しかしこの場合には、脚部241、241と車外側側壁220、車内側側壁230、車外側シールリップ221や車内側シールリップ231等と一緒に同じ材料で型成形するため、材料硬度を高くすることが困難であり、ドアガラス5の昇降によるガラスラン210の変形やずれを充分に防止することができなかった。
【0011】
また、図12に示すように、ドアフレーム2の内部に、金属製の断面コ字形のストッパ部材360を取付けて、ストッパ部材360にガラスラン310の車外側側壁320、車内側側壁330、底壁340を当接させて、ガラスラン310を保持するものがある(例えば、特許文献3参照。)。
【0012】
この場合には、ストッパ部材360が金属製のため、ドアガラス5の昇降によるガラスラン210の変形やずれの防止はできるが、このストッパ部材360の保持は、車内側側壁330に形成した車内側係合突部337をストッパ部材360の係合孔365に嵌め込んで行っていた。このため、ガラスラン310の搬送時や車両への組付け時にストッパ部材360がガラスラン310から脱落してしまうという問題があった。
【先行技術文献】
【特許文献】
【0013】
【特許文献1】特開平9−286242号公報
【特許文献2】特開2003−118383号公報
【特許文献3】特開2011−68237号公報
【発明の概要】
【発明が解決しようとする課題】
【0014】
そこで、本発明は、ガラスランを保持するストッパ部材がガラスランから脱落しないガラスランを提供することを目的としている。

— 一覧の抜粋 —
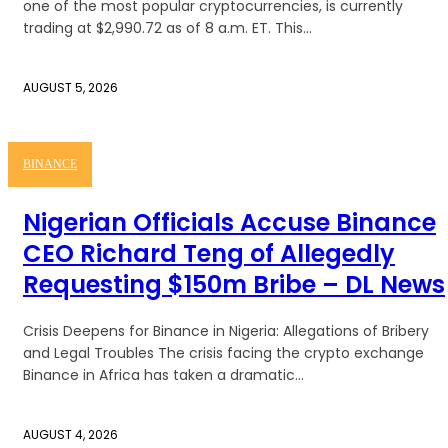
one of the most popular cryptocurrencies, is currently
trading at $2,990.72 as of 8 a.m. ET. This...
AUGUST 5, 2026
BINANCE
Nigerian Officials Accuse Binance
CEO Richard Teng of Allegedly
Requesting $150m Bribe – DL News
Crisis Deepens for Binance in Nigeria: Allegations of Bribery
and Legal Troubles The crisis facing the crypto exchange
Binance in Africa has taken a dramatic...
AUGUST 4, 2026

* * *

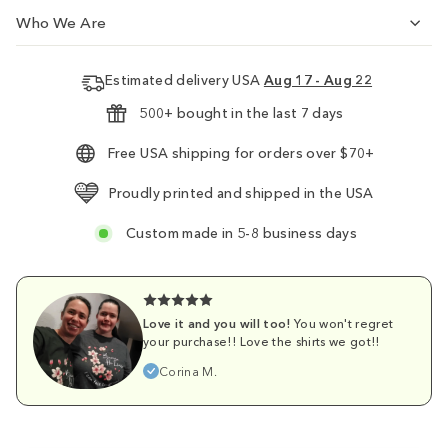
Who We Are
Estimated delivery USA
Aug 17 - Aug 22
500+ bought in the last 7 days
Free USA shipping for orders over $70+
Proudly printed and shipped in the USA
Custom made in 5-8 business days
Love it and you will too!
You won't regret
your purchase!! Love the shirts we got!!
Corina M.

— 実施する課題 —
1 – ガラスランに関する文章について、次の(a)〜(c)が内容と合うかを「はい」か「いいえ」で答え、それぞれ判断の根拠となる語句を文章から正確に引用せよ。(a) 図12の例では、ストッパ部材は金属製である。(b) 図12の例では、ストッパ部材は接着剤でガラスランに固定されている。(c) 本発明の目的は、ストッパ部材がガラスランから脱落しないガラスランを提供することである。
2 – ガラスランに関する文章を、最後の文の後から書き継げ。

— 解答 —
1 –
(a) はい。「ストッパ部材360が金属製のため」
(b) いいえ。「車内側側壁330に形成した車内側係合突部337をストッパ部材360の係合孔365に嵌め込んで行っていた」
(c) はい。「ガラスランを保持するストッパ部材がガラスランから脱落しないガラスランを提供することを目的としている」

2 –
【課題を解決するための手段】
【0015】
上記課題を解決するために請求項1の本発明は、自動車ドアのドアフレームの内周に取付け、ドアガラスの昇降を案内する自動車用ガラスランであって、ガラスランは、押出成形により成形されドアフレームの上辺部と縦辺部に装着される直線部と、型成形により成形され該直線部を接続し、ドアフレームのコーナー部に装着されるコーナー部を有する自動車用ガラスランであり、ドアフレームのコーナー部にガラスランを保持するストッパ部材を取付けるガラスランにおいて、
直線部とコーナー部は、底壁と底壁の車外側側縁部から延びる車外側側壁と、底壁の車内側側縁部から延びる車内側側壁とからなる断面略コ字形をなすガラスランの本体を備え、車外側側壁と車内側側壁には、それぞれ本体の断面略コ字状の内側に向かって延出する車外側シールリップと車内側シールリップを設け、車外側シールリップと車内側シールリップによりドアガラスの車外側面及び車内側面をシールし、車外側側壁の先端から断面略コ字形に対する外面側に車外側カバーリップが形成され、車内側側壁の先端から断面略コ字形に対する外面側に車内側カバーリップが形成され、底壁の外面から上方へ底壁リップを延設し、底壁リップの両面に底壁取付リブを形成し、
ストッパ部材は、ドアフレームのコーナー部の上辺部側に取付けられ、ガラスランの本体の断面略コ字形に対する外面側を保持するように、ストッパ部材車外側側壁、ストッパ部材内側側壁及びストッパ部材底壁からなる断面略コ字形に形成され、ストッパ部材底壁は、底壁リップを収納する上方に屈曲して断面略U字形に形成されるストッパ部材底壁凹部を形成し、ストッパ部材底壁凹部の少なくとも一方の面から断面略U字形の内部方向に折り曲げられて形成されたストッパ部材底壁係止片を設け、ストッパ部材底壁係止片の先端を底壁取付リブに係止させたことを特徴とする自動車用ガラスランである。
【0016】
請求項1の本発明では、直線部とコーナー部は、底壁と底壁の車外側側縁部から延びる車外側側壁と、底壁の車内側側縁部から延びる車内側側壁とからなる断面略コ字形をなすガラスランの本体を備えている。このため、ドア閉時に、ドアフレームの上辺部、縦辺部及びコーナー部において車外側側壁と、車内側側壁と、底壁とからなる本体の断面略コ字状のガラスランの内側に、ドアガラスの先端を収納することができ、ドアガラスを確実に保持することができる。なお、ここで車外側及び車内側とは、ドアを閉じた状態での車輌における車室外側及び車室内側である。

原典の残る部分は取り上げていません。